The ViewSonic is our Home Entertainment Value award winner in the $1000 – $2500 range, not because of the performance differences, but because of price. And that’s despite it having an RGBRGB color wheel. We routinely describe the RGBW wheel projectors as being brighter and more “home entertainment,” RGBRGB projectors as more “theater.”
ViewSonic’s PX747-4K, is their equivalent with the RGBW wheel, to BenQ’s TK800. The ViewSonic seems to, once again, have staked out the lowest street price. A quick look online finds it primarily at $1,299, but it has be found lower at times.
The BenQ HT2550, by comparison, tends to run $200 more. That’s a lot of difference in price for two very similar products. Note that we gave the HT2550 the Performance Award, and this ViewSonic, the Value Award on the Home Entertainment side. Consider:
The Viewsonic has the BenQ HT2550 beat on price, but both sport 3-year parts and labor warranties. When it comes to brightness, no real differences. And, more to the point, the Viewsonic is bright. When you just need acceptable color it cranks out just over 1,500 lumens in Eric’s “quick-cal” of Standard mode.
The real differences between the two are how they perform, right out of the box, and the quality and accuracy of the color controls.
A scene from The Hunger Games, projected by the ViewSonic PX727-4K.
A scene from Valerian, projected by the ViewSonic PX727-4K.
A scene from Passengers, projected by the ViewSonic PX727-4K.

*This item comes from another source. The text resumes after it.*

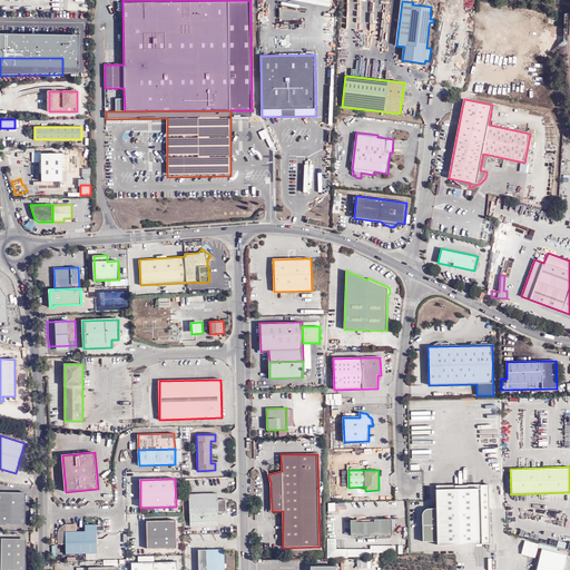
[(491,543),(489,484),(481,485),(481,489),(436,490),(436,509),(429,509),(428,509),(426,509),(425,510),(424,511),(423,512),(423,514),(423,516),(423,542),(438,541),(438,546),(491,543)]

HDTV sports, projected by the ViewSonic PX727-4K.
The Viewsonic has some good color modes, but the BenQ has the edge, and it calibrates better. If you are an enthusiast – demanding best possible color – then that is going to be your primary rationale for the BenQ. For most folks, though, looking for a good home entertainment projector – be it for sports, TV or movies – and placing it in a less than ideal room, the ViewSonic’s color and picture are just fine. In other words, need or want to save the typical $200 or so difference, if you aren’t the kind of person who adjusts your LCDTV, you’ll probably be more than happy to save the money and go with this Viewsonic, which, when all is said:
ViewSonic’s PX727-4K, at this time, is simply the least expensive projector you can buy that can accept 4K content with (or without) HDR, and it comes with a better/longer-than-most warranty. Wait, in fairness, if you do need more lumens, the PX747-4K sells for the same price. More brightness when you must have it, and very similar color, even if the PX727-4K should have slightly better color saturation.
Both are fun, and affordable, and get you into 4K content for less than any other current alternative! That makes the PX727-4K a great projector to start with, or to start your 4K experience with!